◆ Exercise set ◆
**A)** Decide whether each statement, (i) to (iii), agrees with the word-count thread. Answer yes or no for each and quote the deciding words of the thread.
(i) The program opens a Wikipedia page about Albert Einstein.
(ii) The program currently prints a single total word count for the whole website.
(iii) The person asking also wants to leave out common articles such as "a", "an" and "the".
**B)** Carry the word-count thread forward from its last line.
------ Source extract ------
Reputation: 117
I am new to python. I have a simple program to find the number of times a word has been used in a website.
opener = urllib2.build_opener()
opener.addheaders = [('User-agent', 'Mozilla/5.0')]
url = 'http://en.wikipedia.org/wiki/Albert_Einstein'
ourUrl = opener.open(url).read()
soup = BeautifulSoup(ourUrl)
dem = soup.findAll('p') #find paragraphs
for i in dem: # loop for each para
words = re.findall(r'\w+', i.text)
cap_words = [word.upper() for word in words]
word_counts = Counter(cap_words)
print word_counts
Thing is this gives me the word count para by para, instead of total word count of the website. What change is required. Also if i want to filter out common articles like a, an, the what code do i need to include.
Upvotes: 2
Views: 2098
Reputation: 37319
Assuming you really want to find only words contained in paragraphs, and are happy with your regexp, this is the minimal change to get the total word count of the retrieved document:
soup = BeautifulSoup(ourUrl)
------ Data excerpt ------
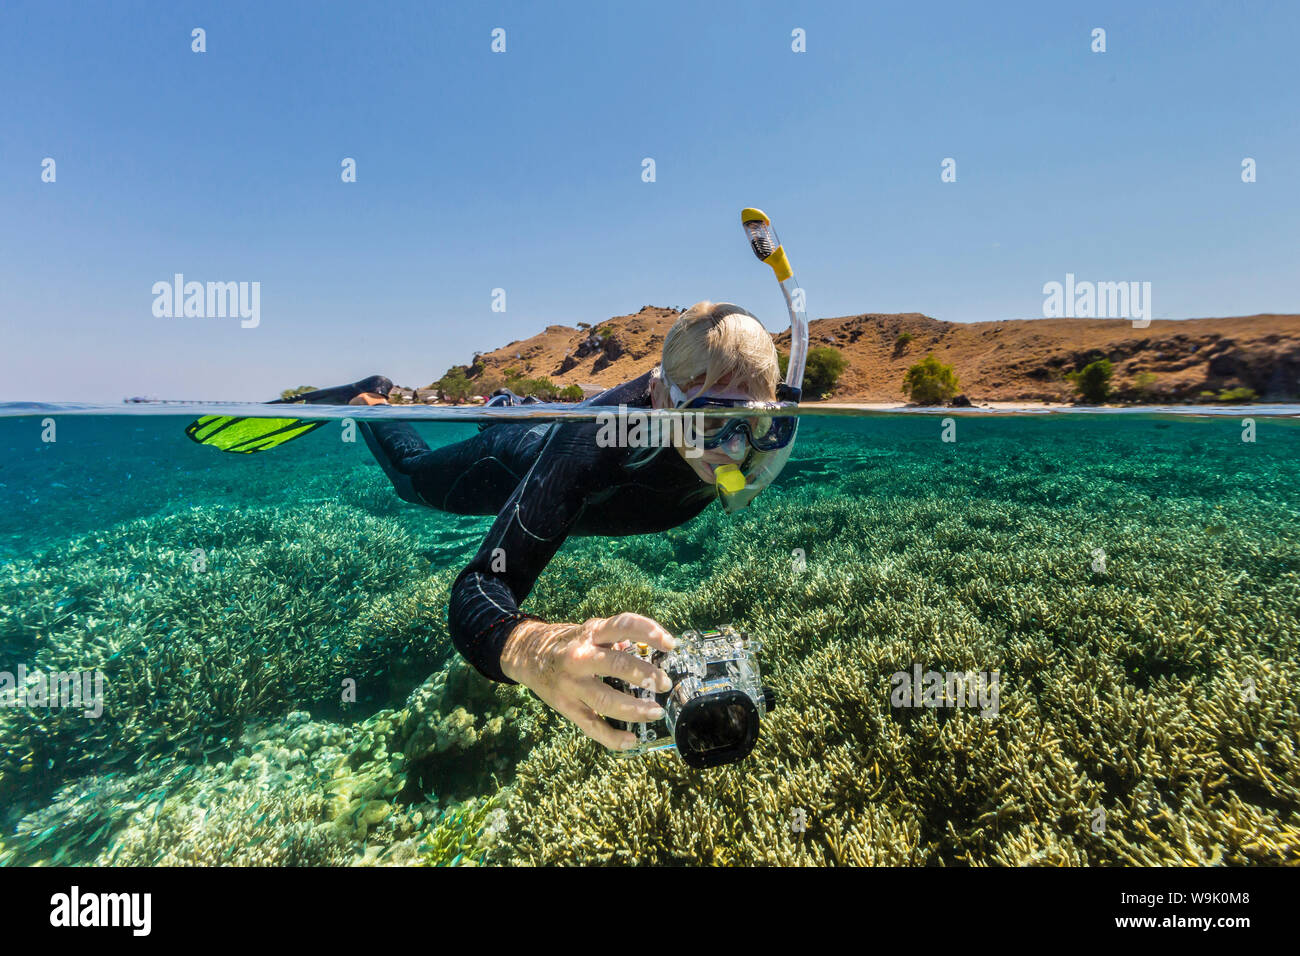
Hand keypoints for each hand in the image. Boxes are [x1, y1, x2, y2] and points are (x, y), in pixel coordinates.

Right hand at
------
◆ Answers to the exercise ◆
**A)**
(i) Yes: "url = 'http://en.wikipedia.org/wiki/Albert_Einstein'"
(ii) No: "this gives me the word count para by para, instead of total word count of the website"
(iii) Yes: "if i want to filter out common articles like a, an, the"

**B)**
dem = soup.findAll('p') #find paragraphs
word_counts = Counter()
for i in dem: # loop for each para
words = re.findall(r'\w+', i.text)
cap_words = [word.upper() for word in words]
word_counts.update(cap_words)
print word_counts
To ignore common words, one method would be to define a frozenset of ignorable words:
word_counts = Counter()
stopwords = frozenset(('A', 'AN', 'THE'))
for i in dem: # loop for each para
words = re.findall(r'\w+', i.text)
cap_words = [word.upper() for word in words if not word.upper() in stopwords]
word_counts.update(cap_words)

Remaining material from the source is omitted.